St. Paul School District to Pay $525K to Teacher Who Criticized Racial Equity Discipline

Aaron Benner
For Kids & Country

The St. Paul, Minnesota, school district has agreed to pay $525,000 to a former teacher who said he was retaliated against because he openly criticized the district for failing black students with its lax discipline policies that did not hold them accountable for disruptive behavior.

Aaron Benner, 50, currently an administrator at Cretin-Derham Hall in St. Paul, filed a federal lawsuit in 2017, arguing the district retaliated against him by investigating him four times during the 2014-2015 school year, reported the Star Tribune.

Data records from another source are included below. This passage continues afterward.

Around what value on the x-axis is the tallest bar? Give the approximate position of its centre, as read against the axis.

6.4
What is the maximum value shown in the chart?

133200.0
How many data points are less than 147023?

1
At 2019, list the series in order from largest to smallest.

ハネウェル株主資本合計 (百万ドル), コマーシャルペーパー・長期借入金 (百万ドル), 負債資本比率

Benner, however, had never been investigated prior to that school year, when he and four other teachers pressed the school board for higher standards of behavior for students and greater consequences for those who are disruptive, regardless of their minority status.

Benner, who is black, said the school district’s discipline policies, based on a desire to reduce racial disparities, had actually failed black students by not teaching them there are consequences for disruptive behavior.

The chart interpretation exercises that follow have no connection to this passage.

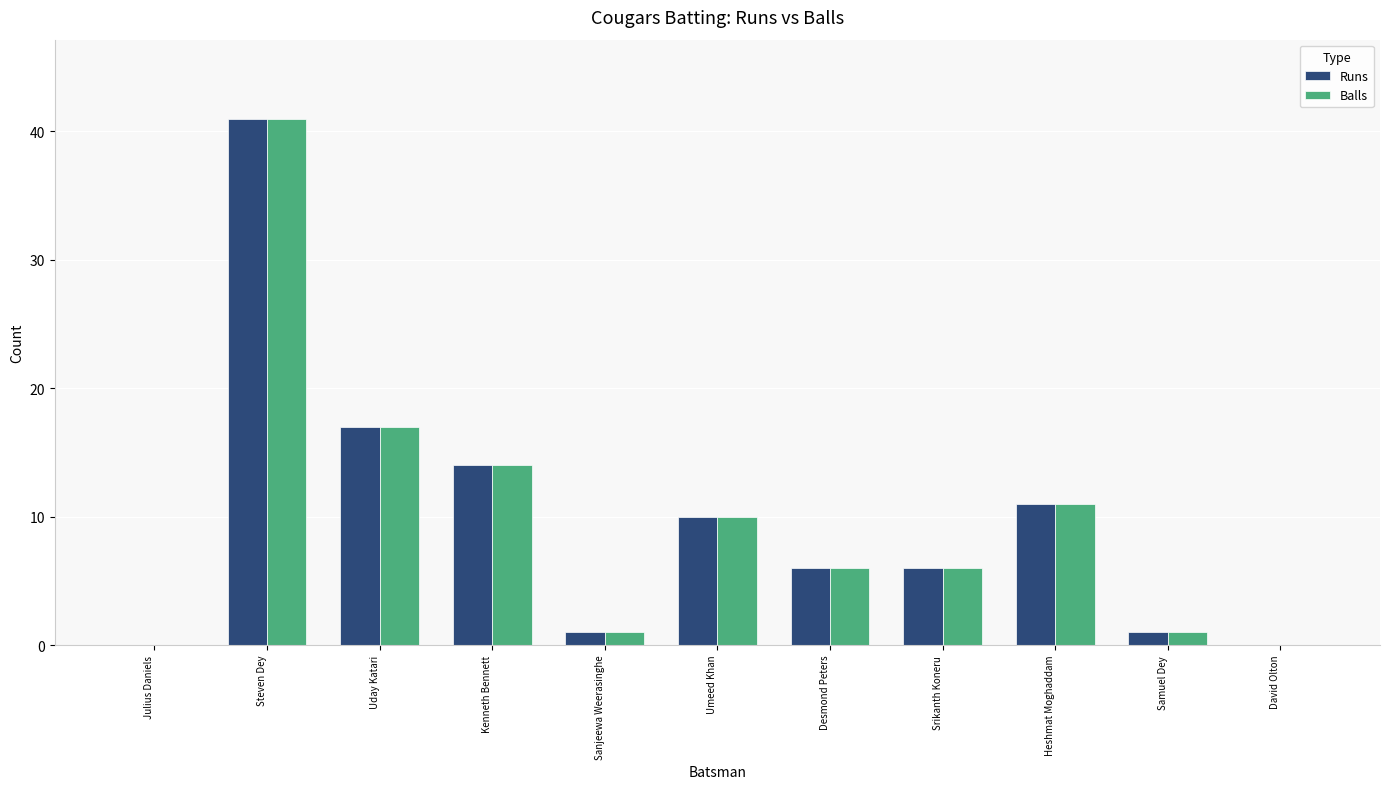

True or false: Balls has a value of 11 at Heshmat Moghaddam.

True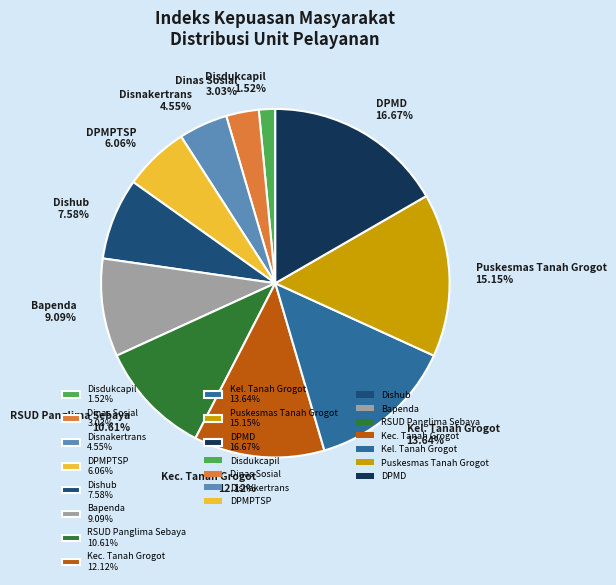

Rank the categories by value from lowest to highest.

Disdukcapil 1.52%, Dinas Sosial 3.03%, Disnakertrans 4.55%, DPMPTSP 6.06%, Dishub 7.58%, Bapenda 9.09%, RSUD Panglima Sebaya 10.61%, Kec. Tanah Grogot 12.12%, Kel. Tanah Grogot 13.64%, Puskesmas Tanah Grogot 15.15%, DPMD 16.67%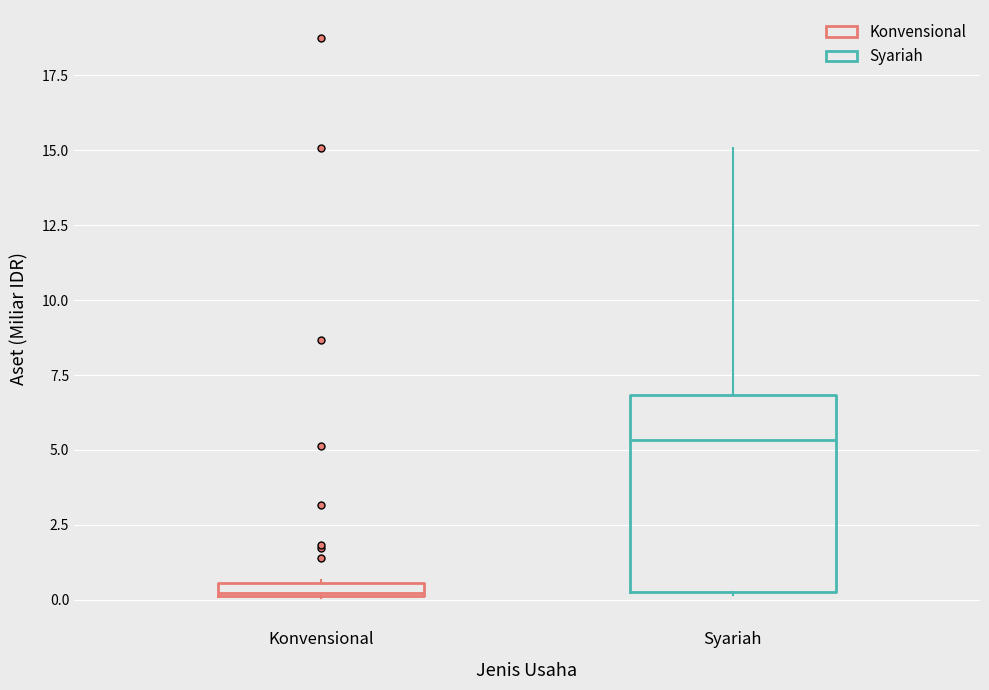

Which box's median line is the highest?

Syariah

Teacher Rebecca Friedrichs’ organization, For Kids & Country, produced a video in which Benner told his story, specifically about how he felt betrayed by his teacher’s union.

Friedrichs, the author of  Standing Up to Goliath: Battling State and National Teachers’ Unions for the Heart and Soul of Our Kids and Country, was the plaintiff in the 2016 Supreme Court case Friedrichs v. California Teachers Association, in which she and another teacher claimed a First Amendment right to withhold financial support from a union whose positions they did not share.

He continued that while he had no problem paying union dues, he was concerned about “racial equity policies that were being implemented to lower the suspensions of African-American students.”

Benner said he ultimately became aware that his union negotiated for the new equity policies. When he began to be charged with infractions, he said he waited for an entire year before his union representative asked him “to plead to an infraction she knew” he had not committed.

Additionally, Benner said his union representative told him the union president would be “forced” to write a statement against him.

It was then that he took his story to national television and began to speak out about the school district’s race-based discipline policies.

A recent court ruling allowed Benner to seek punitive damages when the case went to trial.

Additionally, U.S. District Judge Susan Richard Nelson said Benner “presented a credible case for race discrimination and for being retaliated against for speaking out against a policy he believed to be illegal,” reported the Tribune.